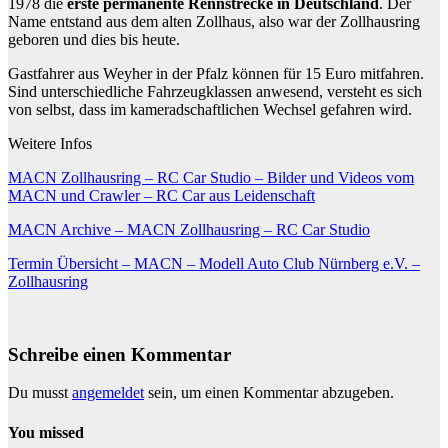
1978 die
erste permanente Rennstrecke in Deutschland
. Der
Name entstand aus dem alten Zollhaus, also war der Zollhausring
geboren und dies bis heute.
Gastfahrer aus Weyher in der Pfalz können für 15 Euro mitfahren.
Sind unterschiedliche Fahrzeugklassen anwesend, versteht es sich
von selbst, dass im kameradschaftlichen Wechsel gefahren wird.
Weitere Infos
MACN Zollhausring – RC Car Studio – Bilder und Videos vom
MACN und Crawler – RC Car aus Leidenschaft
MACN Archive – MACN Zollhausring – RC Car Studio
Termin Übersicht – MACN – Modell Auto Club Nürnberg e.V. –
Zollhausring
Schreibe einen Kommentar
Du musst
angemeldet
sein, um einen Kommentar abzugeben.
You missed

────────

● The problem:
Only lines containing the word "MACN" should be copied from the material above.

● Answer box:
MACN Zollhausring – RC Car Studio – Bilder und Videos vom
MACN und Crawler – RC Car aus Leidenschaft
MACN Archive – MACN Zollhausring – RC Car Studio
Termin Übersicht – MACN – Modell Auto Club Nürnberg e.V. –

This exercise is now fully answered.